# Tough plush toys



## BriGuy (Aug 31, 2010)

I don't know of any plush toys that would withstand chewing, but my last golden Cookie did not like nylabones either. Instead, I'd keep the marrow bones that she cleaned out, stuff these with a little banana or yogurt, and freeze.


----------



## CashStringer (Aug 17, 2015)

When Cash's chewing was at its worst, I would fill a Kong with peanut butter and freeze it. There's also some Kong plush toys (we got them on Amazon) that have withstood the worst of the chewing period!


----------



## Wenderwoman (Jan 7, 2013)

My girl isn't a fan of nylabone's either but I found two things that she likes; 1) Benebone Wish Bone and 2) Nylabone Triple Treat but you don't use their treats, you use pupperoni, the 25 oz size, not the smaller bag because they are actually different sizes. Anyway, you squish the treats in good. The more they chew it, the more grooves it gets and the longer they chew it.


----------



## Tahnee GR (Aug 26, 2006)

I have not been able to find a plush toy yet that will stand up to my Goldens chewing  and I have bought some that are supposed to be for tough chewers. None have lasted more than a day or so at the most.

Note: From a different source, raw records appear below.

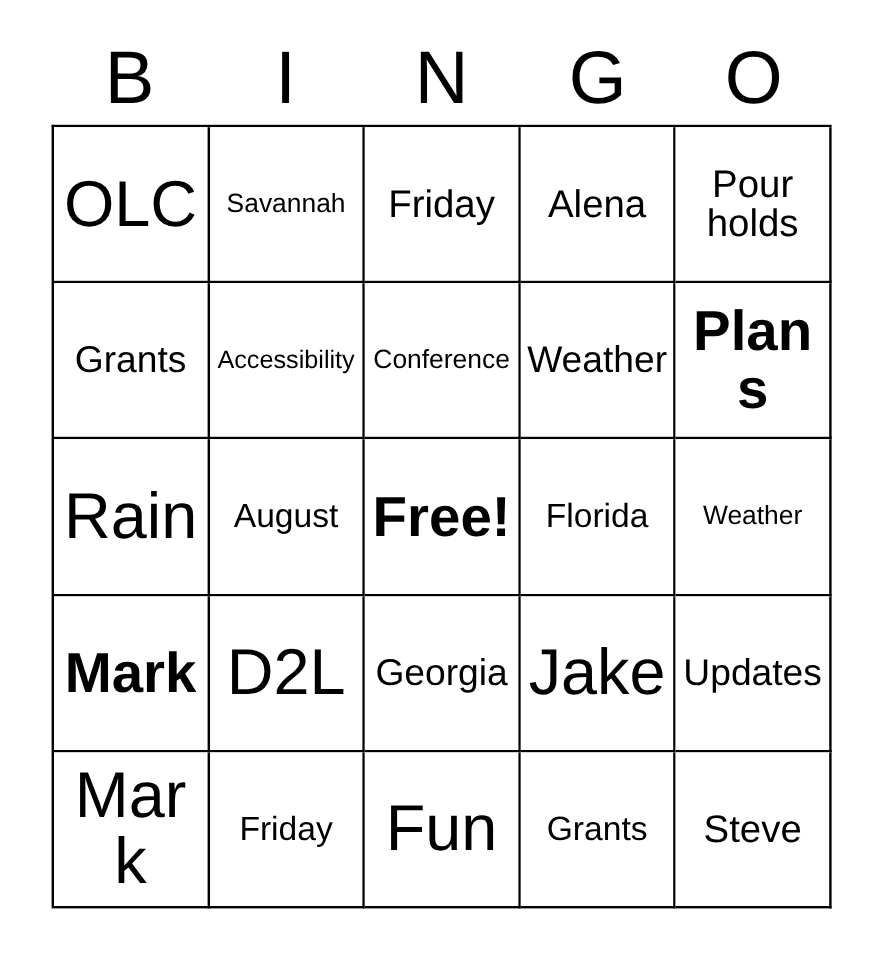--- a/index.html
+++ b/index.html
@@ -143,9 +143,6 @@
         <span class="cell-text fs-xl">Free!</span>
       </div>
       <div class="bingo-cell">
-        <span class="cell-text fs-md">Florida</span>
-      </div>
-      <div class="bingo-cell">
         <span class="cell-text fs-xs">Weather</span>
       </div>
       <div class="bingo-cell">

My guys like the raw bones, antlers and a new chewie-water buffalo horns. Although I was told that since mine are big dogs and tough chewers to only buy the ones with thick walls. The dogs like them but don't love them the way they love their raw bones and antlers.


----------



## nolefan (Nov 6, 2009)

I do not leave plush toys on the floor for random chewing. They are for playing and then if someone wants to chew on them, they get put away. That said, this brand holds up beautifully and is sturdy enough that my dogs play tug with them together and with me. http://www.fluffandtuff.com/ We have fish and also a Kyjen brand snake with squeakers that is sturdy, but again, I don't let my dogs destroy stuffed toys. You can find these brands on Amazon. Be aware that if your dog swallows enough stuffing it can cause a life threatening blockage.


----------



## ktkins7 (Jul 20, 2013)

I haven't found any "tough" stuffed toys that Ella hasn't destroyed. Usually in 15 minutes. I've tried various ones and haven't had much luck. Thankfully Ella doesn't eat the stuffing but I keep a close eye on her and the toy gets removed if she starts pulling stuffing out. Also, watch for strings because when she was little there was an incident where she ate string that looked like it was from toys and it got stuck when she was pooping. She was trying to poop and the string was partially in, partially out with the poop hanging on the end of the string. It looked like the devil was chasing after, poor girl. Thankfully it came off on it's own before assistance was required. 

The only stuffed toy that survives is her favorite duck. Amazon.com : Duckworth Large Yellow Duck Dog Toy : Pet Squeak Toys : Pet Supplies She carries the duck(s) with her everywhere and they're her go to toys. One got a hole in it, but she loved it so much I replaced it. Due to it being her favorite, I've got 2 that I rotate when it's time for them to be washed, and spares put away in case I can't find them at a later date. The two that I've been rotating have survived since September and are still going strong, and still squeaking.

She also loves tennis balls and bumpers, but both are with humans only. I don't let her start chewing on the bumpers, if she does then play time is over. She loves marrow bones but I have to watch Ella's sensitive stomach because she'll go through the marrow too fast. Also, there's a new carpet and I don't want the marrow to wreck the carpet. Antlers are Ella's current favorite chew. I've had good luck with Michigan Antler Art. If you give them a call or send them an email the guy is super helpful. I order the 2 pound bulk boxes a couple times a year.


----------



## bixx (Sep 8, 2015)

Kong toys seem to do well with Amber despite the abuse they get. She's chewed through an XL nylabone at 10 months in two days, so you can imagine what a heavy duty chomper she is. I'm surprised the Kong stuff toys actually made it to this day without a hole or rip in them. Yet.

I also had an old fleece bathrobe that I cut up in strips and braided into a rope. She can chew on these contentedly too and not puncture or rip them to shreds. We play tug with them. (fleece is a safer material than most textiles).

She has a duck, which she put a hole through to get to the squeaker. I took that out and sewed it whole again and put it in a plastic bag with a few dog treats so the toy would get the treat smell. She only gets to play with this duck during training so chances of her ripping it to shreds is minimal.


----------